地震で傷ついた母親の世話をするか、それとも一人のボランティアとして被災地へ赴くか?この2つの難しい選択に面した時、25歳の劉懿さんは後者を選んだ。

目下の者が目上の者に尽くす事、この基本的な要求が満足に出来ない若者たちは常々社会各界から非難を招いている。
劉懿さんはこの選択をする時非常に悩んだ。劉さんは言う。
「家の中には母の面倒を見る人がいる。また女友達も助けてくれる。」

劉懿さんは2006年重慶交通大学を卒業、現在は重慶道路局で仕事をしている。彼が被災地へ行く目的は被災者に対し実際に意義のあることをしたいということだ。

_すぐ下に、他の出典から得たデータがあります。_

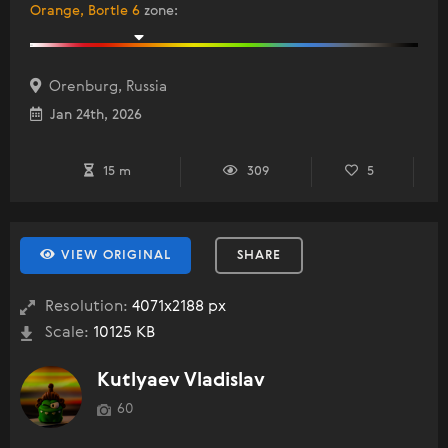
Orange, Bortle 6
zone
:
Orenburg, Russia
Jan 24th, 2026
15 m
309
5
VIEW ORIGINAL
SHARE
Resolution:
4071x2188 px
Scale:
10125 KB
Kutlyaev Vladislav
60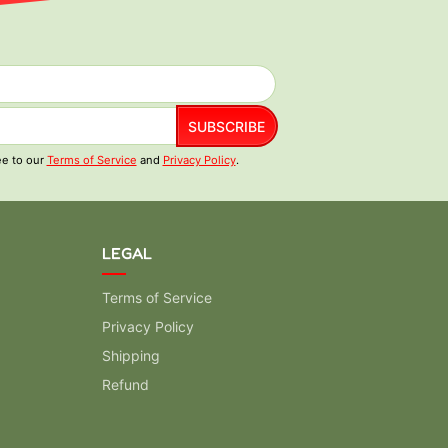
SUBSCRIBE
ee to our
Terms of Service
and
Privacy Policy
.
LEGAL
Terms of Service
Privacy Policy
Shipping
Refund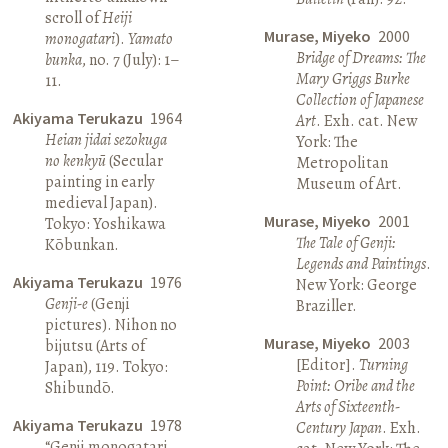
scroll of
Heiji
Murase, Miyeko
2000
monogatari
).
Yamato
Bridge of Dreams: The
bunka
, no. 7 (July): 1–
Mary Griggs Burke
11.
Collection of Japanese
Akiyama Terukazu
1964
Art
. Exh. cat. New
Heian jidai sezokuga
York: The
no kenkyū
(Secular
Metropolitan
painting in early
Museum of Art.
medieval Japan).
Murase, Miyeko
2001
Tokyo: Yoshikawa
The Tale of Genji:
Kōbunkan.
Legends and Paintings
.
Akiyama Terukazu
1976
New York: George
Genji-e
(Genji
Braziller.
pictures). Nihon no
Murase, Miyeko
2003
bijutsu (Arts of
[Editor].
Turning
Japan), 119. Tokyo:
Point: Oribe and the
Shibundō.
Arts of Sixteenth-
Akiyama Terukazu
1978
Century Japan
. Exh.
“Genji monogatari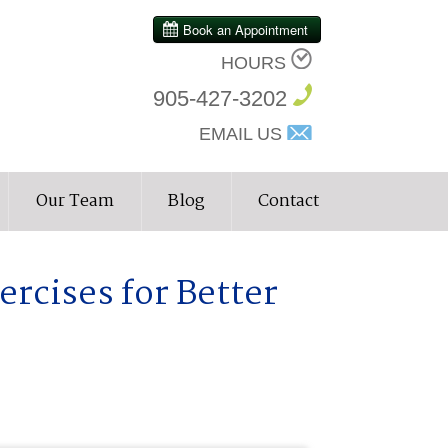
HOURS
905-427-3202
EMAIL US
Our Team
Blog
Contact
ercises for Better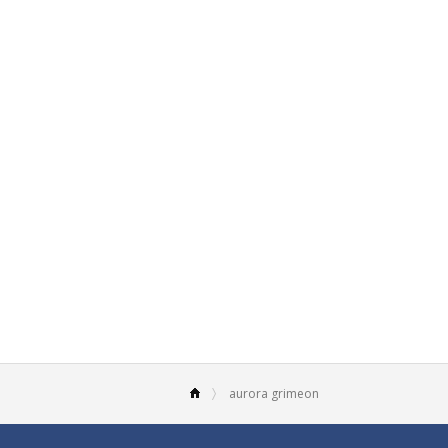
aurora grimeon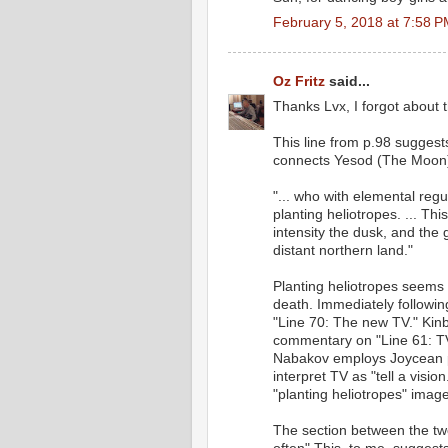
February 5, 2018 at 7:58 
Oz Fritz
said...
Thanks Lvx, I forgot about 
This line from p.98 suggest
connects Yesod (The Moon)
"... who with elemental regu
planting heliotropes. ... Th
intensity the dusk, and the
distant northern land."
Planting heliotropes seems 
death. Immediately followin
"Line 70: The new TV." Kinbo
commentary on "Line 61: TV'
Nabakov employs Joycean p
interpret TV as "tell a visi
"planting heliotropes" imag
The section between the two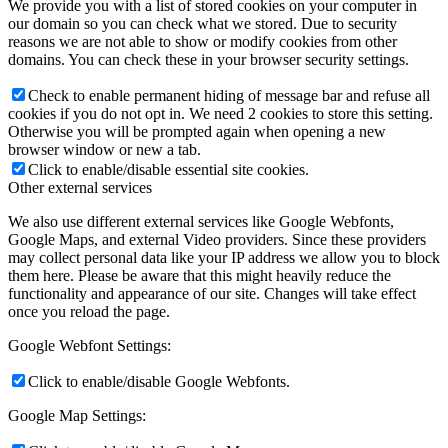
We provide you with a list of stored cookies on your computer in
our domain so you can check what we stored. Due to security
reasons we are not able to show or modify cookies from other
domains. You can check these in your browser security settings.
Check to enable permanent hiding of message bar and refuse all
cookies if you do not opt in. We need 2 cookies to store this setting.
Otherwise you will be prompted again when opening a new
browser window or new a tab.
Click to enable/disable essential site cookies.
Other external services
We also use different external services like Google Webfonts,
Google Maps, and external Video providers. Since these providers
may collect personal data like your IP address we allow you to block
them here. Please be aware that this might heavily reduce the
functionality and appearance of our site. Changes will take effect
once you reload the page.
Google Webfont Settings:
Click to enable/disable Google Webfonts.
Google Map Settings:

劉さんの家は四川省成都北の広漢市にある。家の中の家具、家電は5月12日wen(さんずいに文)川地震で損壊した。
劉さんの母親は地震で怪我をし、のちに重慶の身内の世話をうけた。
母親が重慶に到着した当日、劉さんは重慶道路の緊急補修チームで被災地の什ほう市紅白鎮に向かうところだった。

学校では橋梁を専門に学んだ為、劉さんは救援支援チームのなかで後方支援組に配属された。彼の主な仕事は施工会社が監督する再建工事の安全問題の手助けや、救援現場の写真撮影や工事の過程を撮るビデオ撮影の記録の協力である。

この若者は言う。被災地での救援の経験は彼のさまざまな物の見方を変えた。学校で学ぶことのできない多くのことを学ぶことができたと。
「私たちはいままでずっと父母と教師に頼ってきたが、地震経験以後、困難は必ず自分自身で対応しなければならないと意識するようになった。」